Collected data
——

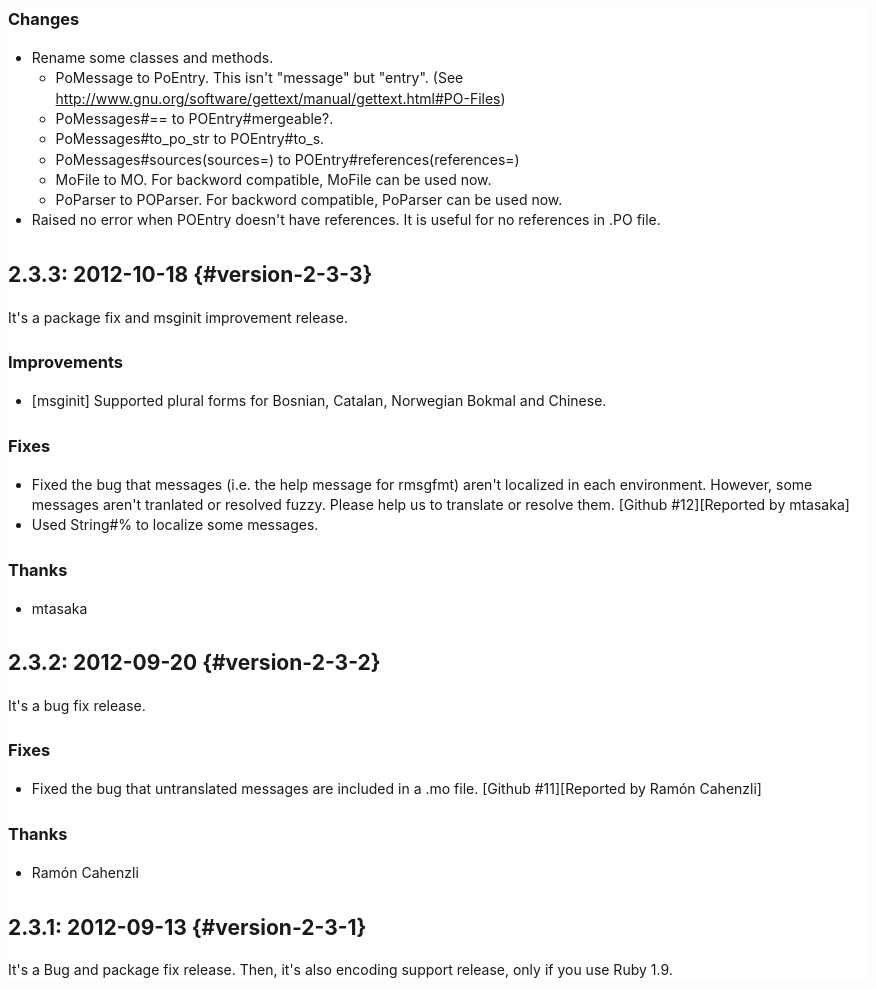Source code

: ### Changes

  * Rename some classes and methods.
    * PoMessage to PoEntry. This isn't "message" but "entry".
      (See http://www.gnu.org/software/gettext/manual/gettext.html#PO-Files)
    * PoMessages#== to POEntry#mergeable?.
    * PoMessages#to\_po\_str to POEntry#to\_s.
    * PoMessages#sources(sources=) to POEntry#references(references=)
    * MoFile to MO. For backword compatible, MoFile can be used now.
    * PoParser to POParser. For backword compatible, PoParser can be used now.
  * Raised no error when POEntry doesn't have references.
    It is useful for no references in .PO file.

## 2.3.3: 2012-10-18 {#version-2-3-3}

It's a package fix and msginit improvement release.

### Improvements

  * [msginit] Supported plural forms for Bosnian, Catalan, Norwegian
    Bokmal and Chinese.

### Fixes

  * Fixed the bug that messages (i.e. the help message for rmsgfmt)
    aren't localized in each environment. However, some
    messages aren't tranlated or resolved fuzzy. Please
    help us to translate or resolve them.
    [Github #12][Reported by mtasaka]
  * Used String#% to localize some messages.

### Thanks

  * mtasaka

## 2.3.2: 2012-09-20 {#version-2-3-2}

It's a bug fix release.

### Fixes

  * Fixed the bug that untranslated messages are included in a .mo file.
    [Github #11][Reported by Ramón Cahenzli]

### Thanks

  * Ramón Cahenzli

## 2.3.1: 2012-09-13 {#version-2-3-1}

It's a Bug and package fix release.
Then, it's also encoding support release, only if you use Ruby 1.9.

——

Task goal:
Search the data for "Ramón". Copy every matching line.

Result of this exercise:
    [Github #11][Reported by Ramón Cahenzli]
  * Ramón Cahenzli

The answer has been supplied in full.